WORK ITEM:
Rewrite the text of the items below, changing every "Back" to "Return" and keeping everything else the same. Omit the pictures.

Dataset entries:
/---

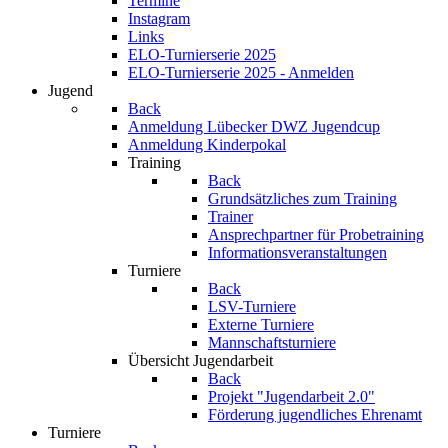
Termine
Instagram
Links
ELO-Turnierserie 2025
ELO-Turnierserie 2025 - Anmelden
Jugend
Back
Anmeldung Lübecker DWZ Jugendcup
Anmeldung Kinderpokal
Training
Back
Grundsätzliches zum Training
Trainer
Ansprechpartner für Probetraining
Informationsveranstaltungen
Turniere
Back
LSV-Turniere
Externe Turniere
Mannschaftsturniere
Übersicht Jugendarbeit
Back
Projekt "Jugendarbeit 2.0"
Förderung jugendliches Ehrenamt
Turniere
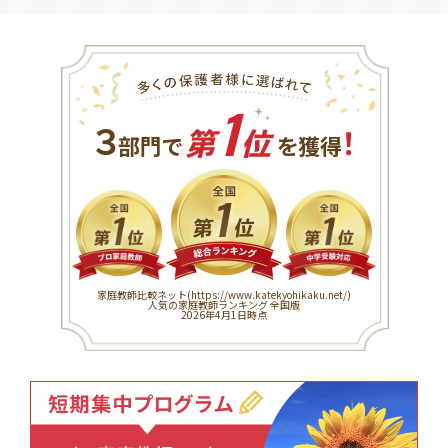
1
３
！
部門で
第
位
を獲得
家庭教師比較ネット(
https://www.katekyohikaku.net/
)
人気の家庭教師ランキング 全国版
2026年4月1日時点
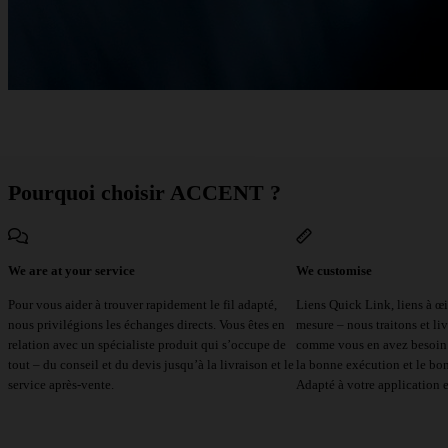
Pourquoi choisir ACCENT ?
We are at your service
We customise
Pour vous aider à trouver rapidement le fil adapté,
Liens Quick Link, liens à œi
nous privilégions les échanges directs. Vous êtes en
mesure – nous traitons et li
relation avec un spécialiste produit qui s’occupe de
comme vous en avez besoin.
tout – du conseil et du devis jusqu’à la livraison et le
la bonne exécution et le bo
service après-vente.
Adapté à votre application et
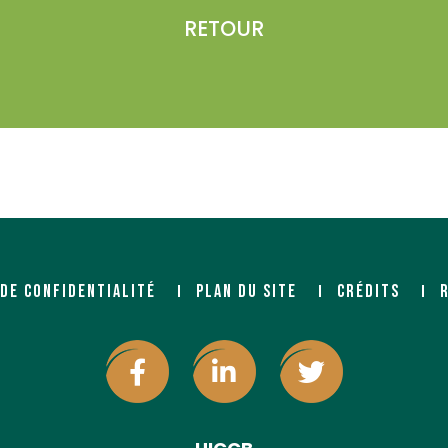
RETOUR
Malvaux)
om/sylvaco/
 DE CONFIDENTIALITÉ
PLAN DU SITE
CRÉDITS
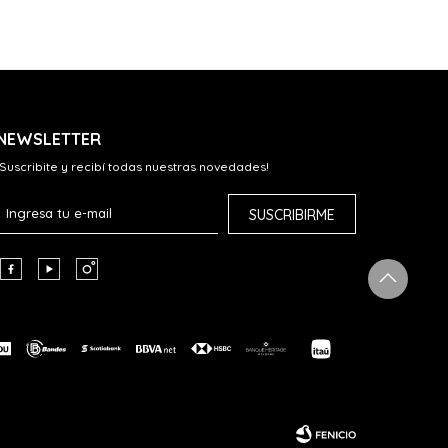
NEWSLETTER
¡Suscribite y recibí todas nuestras novedades!
SUSCRIBIRME



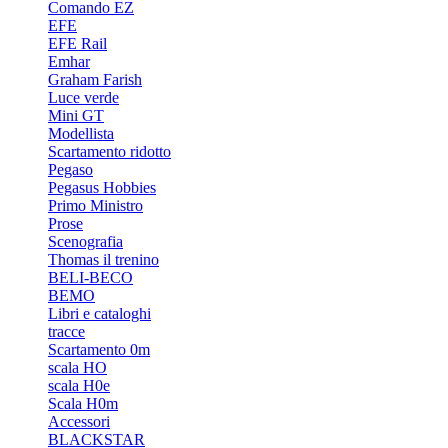
Comando EZ
EFE
EFE Rail
Emhar
Graham Farish
Luce verde
Mini GT
Modellista
Scartamento ridotto
Pegaso
Pegasus Hobbies
Primo Ministro
Prose
Scenografia
Thomas il trenino
BELI-BECO
BEMO
Libri e cataloghi
tracce
Scartamento 0m
scala HO
scala H0e
Scala H0m
Accessori
BLACKSTAR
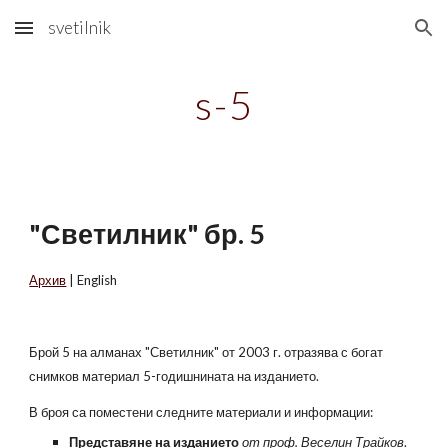
svetilnik
Skip to main content
Skip to navigation
s-5
"Светилник" бр. 5
Архив
| English
Брой 5 на алманах "Светилник" от 2003 г. отразява с богат
снимков материал 5-годишнината на изданието.
В броя са поместени следните материали и информации:
Представяне на изданието
от проф. Веселин Трайков
.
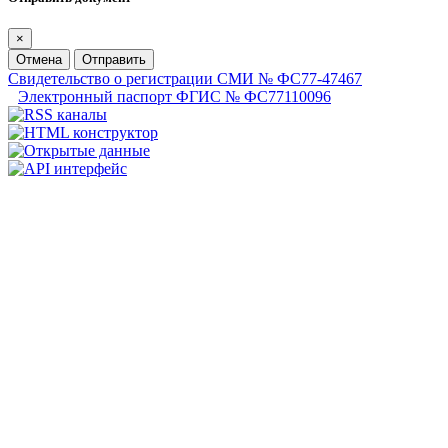
×
Отмена
Отправить
Свидетельство о регистрации СМИ № ФС77-47467
Электронный паспорт ФГИС № ФС77110096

\---

EXERCISE RESULT:
Termine
Instagram
Links
ELO-Turnierserie 2025
ELO-Turnierserie 2025 - Anmelden
Jugend
Return
Anmeldung Lübecker DWZ Jugendcup
Anmeldung Kinderpokal
Training
Return
Grundsätzliches zum Training
Trainer
Ansprechpartner für Probetraining
Informationsveranstaltungen
Turniere
Return
LSV-Turniere
Externe Turniere
Mannschaftsturniere
Übersicht Jugendarbeit
Return
Projekt "Jugendarbeit 2.0"
Förderung jugendliches Ehrenamt
Turniere
1
３
！
部門で
第
位
を獲得
家庭教師比較ネット(
https://www.katekyohikaku.net/
)
人気の家庭教師ランキング 全国版
2026年4月1日時点
Pourquoi choisir ACCENT ?
We are at your service
We customise
Pour vous aider à trouver rapidement le fil adapté,
Liens Quick Link, liens à œi
nous privilégions les échanges directs. Vous êtes en
mesure – nous traitons et li
relation avec un spécialiste produit qui s’occupe de
comme vous en avez besoin.
tout – du conseil et du devis jusqu’à la livraison et le
la bonne exécution et le bo
service après-vente.
Adapté à votre application et
RETOUR
Malvaux)
om/sylvaco/
 DE CONFIDENTIALITÉ
PLAN DU SITE
CRÉDITS
NEWSLETTER
¡Suscribite y recibí todas nuestras novedades!
SUSCRIBIRME



Comando EZ
EFE
EFE Rail
Emhar
Graham Farish
Luce verde
Mini GT
Modellista
Scartamento ridotto
Pegaso
Pegasus Hobbies
Primo Ministro
Prose
Scenografia
Thomas il trenino
BELI-BECO
BEMO
Libri e cataloghi
tracce
Scartamento 0m
scala HO
scala H0e
Scala H0m
Accessori
BLACKSTAR
svetilnik
Skip to main content
Skip to navigation
s-5
"Светилник" бр. 5
Архив
| English
Брой 5 на алманах "Светилник" от 2003 г. отразява с богат
снимков материал 5-годишнината на изданието.
В броя са поместени следните материали и информации:
Представяне на изданието
от проф. Веселин Трайков
.
×
Отмена
Отправить
Свидетельство о регистрации СМИ № ФС77-47467
Электронный паспорт ФГИС № ФС77110096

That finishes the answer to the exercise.